Setting sample weights can cause big differences in the way the sklearn linear_model Ridge object processes your data - especially if the matrix is tall (n_samples > n_features), as is your case. Without sample weights it will exploit the fact that X.T.dot(X) is a relatively small matrix (100x100 in your case) and will thus invert a matrix in feature space. With given sample weights, the Ridge object decides to stay in sample space (in order to be able to weight the samples individually, see relevant lines here and here for the branching to _solve_dense_cholesky_kernel which works in sample space) and thus needs to invert a matrix of the same size as X.dot(X.T) (which in your case is n_samples x n_samples = 200000 x 200000 and will cause a memory error before it is even created). This is actually an implementation issue, please see the manual workaround below.

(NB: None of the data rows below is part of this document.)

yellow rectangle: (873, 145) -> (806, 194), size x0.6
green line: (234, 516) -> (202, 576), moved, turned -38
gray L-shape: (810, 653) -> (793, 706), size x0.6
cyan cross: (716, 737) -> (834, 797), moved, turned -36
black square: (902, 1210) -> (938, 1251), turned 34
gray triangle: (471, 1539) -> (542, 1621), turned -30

TL;DR: The Ridge object is unable to treat sample weights in feature space, and will generate a matrix n_samples x n_samples, which causes your memory error
While waiting for a possible remedy within scikit learn, you could try to solve the problem in feature space explicitly, like so
import numpy as np
alpha = 1. # You did not specify this in your Ridge object, but it is the default penalty for the Ridge object
sample_weights = w_tr.ravel() # make sure this is 1D
target = y.ravel() # make sure this is 1D as well
n_samples, n_features = X.shape
coef = np.linalg.inv((X.T * sample_weights).dot(X) +
alpha * np.eye(n_features)).dot(sample_weights * target)
For a new sample X_new, your prediction would be
prediction = np.dot(X_new, coef)
In order to confirm the validity of this approach you can compare these coef to model.coef_ (after you have fit the model) from your code when applying it to smaller numbers of samples (e.g. 300), that do not cause the memory error when used with the Ridge object.
IMPORTANT: The code above only coincides with sklearn implementations if your data is already centered, i.e. your data must have mean 0. Implementing a full ridge regression with intercept fitting here would amount to a contribution to scikit learn, so it would be better to post it there. The way to center your data is as follows:
X_mean = X.mean(axis=0)
target_mean = target.mean() # Assuming target is 1d as forced above
You then use the provided code on
X_centered = X - X_mean
target_centered = target - target_mean
For predictions on new data, you need
prediction = np.dot(X_new - X_mean, coef) + target_mean
EDIT: As of April 15th, 2014, scikit-learn ridge regression can deal with this problem (bleeding edge code). It will be available in the 0.15 release.